Tesla Inc. (TSLA, Financial) reported earnings for the fourth quarter of 2018 on Jan. 30. While the electric vehicle company reported a second consecutive quarter of positive earnings, it missed on the bottom line, delivering just $1.93 in earnings per share.
While Tesla’s earnings report raised numerous serious questions and red flags, it was the subsequent call with analysts that really delivered the goods. Indeed, there were a multitude of strange moments -- some bordering on the surreal -- that will no doubt tinge the outlook for the stock in the year ahead.
Tesla’s share price is radically out of alignment with other automakers. While the S&P 500 Automobile Manufacturing Index has a forward price-earnings ratio of 6.2, Tesla's is 43.2. Clearly, tremendous growth is baked into Tesla’s stock already. And a big part of that growth comes down to its proposed Shanghai Gigafactory. On the latest earnings call, CEO Elon Musk and CFO Deepak Ahuja discussed the cost of building the factory, as well as the proposed source of funding:
“I mean, as a ballpark figure, probably it's something about -- something in the order of $0.5 billion in capex to get to the 3,000 vehicle rates in Shanghai, ballpark figure.”
More sensible estimates, based on the experience of seasoned automakers, puts the price of construction closer to $4 billion -- at least. The notion that Tesla can achieve a production rate of 3,000 Model 3 sedans per week for just $500 million is almost laughable.
Elon on elasticity
Radical overoptimism concerning future costs, timing and production numbers is hardly new at Tesla, especially on earnings calls (though the latest Shanghai promises do appear to have set a new bar in that regard).

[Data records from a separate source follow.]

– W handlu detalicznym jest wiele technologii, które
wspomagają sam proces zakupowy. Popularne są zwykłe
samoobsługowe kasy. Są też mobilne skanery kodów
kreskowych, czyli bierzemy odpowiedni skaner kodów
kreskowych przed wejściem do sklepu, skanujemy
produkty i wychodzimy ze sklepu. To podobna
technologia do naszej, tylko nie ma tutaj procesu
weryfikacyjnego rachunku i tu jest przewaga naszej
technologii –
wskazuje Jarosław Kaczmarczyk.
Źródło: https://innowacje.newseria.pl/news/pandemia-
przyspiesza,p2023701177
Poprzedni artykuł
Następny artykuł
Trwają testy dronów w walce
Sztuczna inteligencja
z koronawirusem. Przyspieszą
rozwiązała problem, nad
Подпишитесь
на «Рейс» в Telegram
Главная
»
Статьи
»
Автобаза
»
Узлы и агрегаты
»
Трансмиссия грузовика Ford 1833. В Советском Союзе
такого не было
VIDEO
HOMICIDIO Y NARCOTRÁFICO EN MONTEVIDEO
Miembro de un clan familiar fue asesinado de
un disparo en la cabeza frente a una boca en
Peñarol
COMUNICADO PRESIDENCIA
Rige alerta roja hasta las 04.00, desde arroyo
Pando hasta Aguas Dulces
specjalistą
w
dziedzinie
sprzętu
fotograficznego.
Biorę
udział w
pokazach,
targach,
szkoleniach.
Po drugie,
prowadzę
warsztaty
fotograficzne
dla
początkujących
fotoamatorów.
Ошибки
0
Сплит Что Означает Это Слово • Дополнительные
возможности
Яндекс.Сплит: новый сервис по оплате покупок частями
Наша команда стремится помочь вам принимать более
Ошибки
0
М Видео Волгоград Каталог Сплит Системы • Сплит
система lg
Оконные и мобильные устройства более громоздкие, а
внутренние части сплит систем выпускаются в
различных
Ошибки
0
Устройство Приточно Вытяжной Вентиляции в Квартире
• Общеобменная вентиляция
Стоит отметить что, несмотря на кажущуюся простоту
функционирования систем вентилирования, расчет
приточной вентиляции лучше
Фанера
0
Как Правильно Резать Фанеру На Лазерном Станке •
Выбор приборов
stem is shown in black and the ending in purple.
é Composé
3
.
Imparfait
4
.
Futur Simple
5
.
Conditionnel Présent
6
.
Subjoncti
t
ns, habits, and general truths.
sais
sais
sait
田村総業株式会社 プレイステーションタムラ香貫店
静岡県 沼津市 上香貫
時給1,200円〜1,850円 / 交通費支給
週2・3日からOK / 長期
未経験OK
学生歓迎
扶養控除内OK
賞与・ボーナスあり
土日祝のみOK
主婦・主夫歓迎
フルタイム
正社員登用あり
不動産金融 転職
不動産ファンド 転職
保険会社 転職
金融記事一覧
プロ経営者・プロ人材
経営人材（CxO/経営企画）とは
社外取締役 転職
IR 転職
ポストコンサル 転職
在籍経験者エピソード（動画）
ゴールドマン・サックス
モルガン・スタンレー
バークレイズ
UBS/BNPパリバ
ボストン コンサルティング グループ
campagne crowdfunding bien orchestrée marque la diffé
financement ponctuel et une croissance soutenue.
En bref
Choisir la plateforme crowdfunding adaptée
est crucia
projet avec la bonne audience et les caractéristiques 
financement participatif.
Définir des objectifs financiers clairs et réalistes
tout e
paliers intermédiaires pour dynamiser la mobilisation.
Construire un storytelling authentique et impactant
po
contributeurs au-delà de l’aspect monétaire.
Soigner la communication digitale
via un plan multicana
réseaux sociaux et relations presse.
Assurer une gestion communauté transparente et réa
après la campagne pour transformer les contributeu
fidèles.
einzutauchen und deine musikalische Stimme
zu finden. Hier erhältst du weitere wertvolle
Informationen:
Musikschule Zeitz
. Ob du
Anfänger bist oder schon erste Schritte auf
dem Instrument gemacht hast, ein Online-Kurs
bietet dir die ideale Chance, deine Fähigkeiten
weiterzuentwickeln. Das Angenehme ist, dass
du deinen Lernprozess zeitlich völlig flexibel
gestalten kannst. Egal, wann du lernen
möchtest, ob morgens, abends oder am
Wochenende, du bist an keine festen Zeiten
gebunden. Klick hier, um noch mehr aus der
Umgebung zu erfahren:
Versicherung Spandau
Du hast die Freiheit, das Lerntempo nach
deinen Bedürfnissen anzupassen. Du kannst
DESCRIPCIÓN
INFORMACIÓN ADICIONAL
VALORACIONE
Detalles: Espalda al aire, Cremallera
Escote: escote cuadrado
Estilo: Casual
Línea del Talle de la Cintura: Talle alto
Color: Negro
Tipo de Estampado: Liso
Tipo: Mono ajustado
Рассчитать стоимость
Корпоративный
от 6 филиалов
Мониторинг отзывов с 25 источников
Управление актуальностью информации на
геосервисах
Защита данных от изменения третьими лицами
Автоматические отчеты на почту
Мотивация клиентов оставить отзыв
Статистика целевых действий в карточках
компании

Far stranger was Musk’s tangent on the subject of demand:
“The demand for Model 3 is insanely high. The inhibitor is affordability. It's just like people literally don't have the money to buy the car. It's got nothing to do with desire. They just don't have enough money in their bank account. If the car can be made more affordable, the demand is extraordinary.”
Apparently Musk believed the Wall Street analysts were in need of a refresher course on the basic function of supply and demand, which they may not have covered since Econ 101. Or it could be that the Tesla CEO somehow believed he had discovered some new function of demand that had been overlooked by past economists and businesspeople. If Shanghai promised new levels of optimism, these comments mark the new high point of the pseudo-profundity that frequently emanates from Musk’s social media accounts on a regular basis.
Deepak takes a hike
The pièce de résistance of Tesla earnings strangeness came virtually at the end, when Musk revealed -- without any prior warning -- that CFO Ahuja was retiring:
“Thank you for your tremendous contribution to Tesla. And he's announcing retirement but the retirement will not be immediate, but Deepak will continue to be at Tesla for a few more months and will continue to serve as a senior adviser to Tesla for probably years to come hopefully.”
That is quite a big announcement to cram in at the very end of an earnings call, especially after ignoring it completely in the earnings release. Immediately, the plot thickened further with the announcement of Ahuja’s putative replacement:
"We thought long and hard about who the right person is to take over from Deepak, and that's Zach. And Zach has been with Tesla now for nine years.”
The new CFO, Zach Kirkhorn, has been a vice president at Tesla for less than a year. This is perhaps the most bizarre move Tesla has made in some time. Ahuja has his critics (us included), but no one could question his finance chops to be the CFO of a major corporation. Kirkhorn has never been the officer of a public company and apparently has zero experience as an accountant.
Tesla is supposed to be a serious automaker. It is valued like one. An amateur taking over an already hollowed-out finance division is a glaring red flag for a company awash in warning signs.
Disclosure: Short Tesla via long dated put options.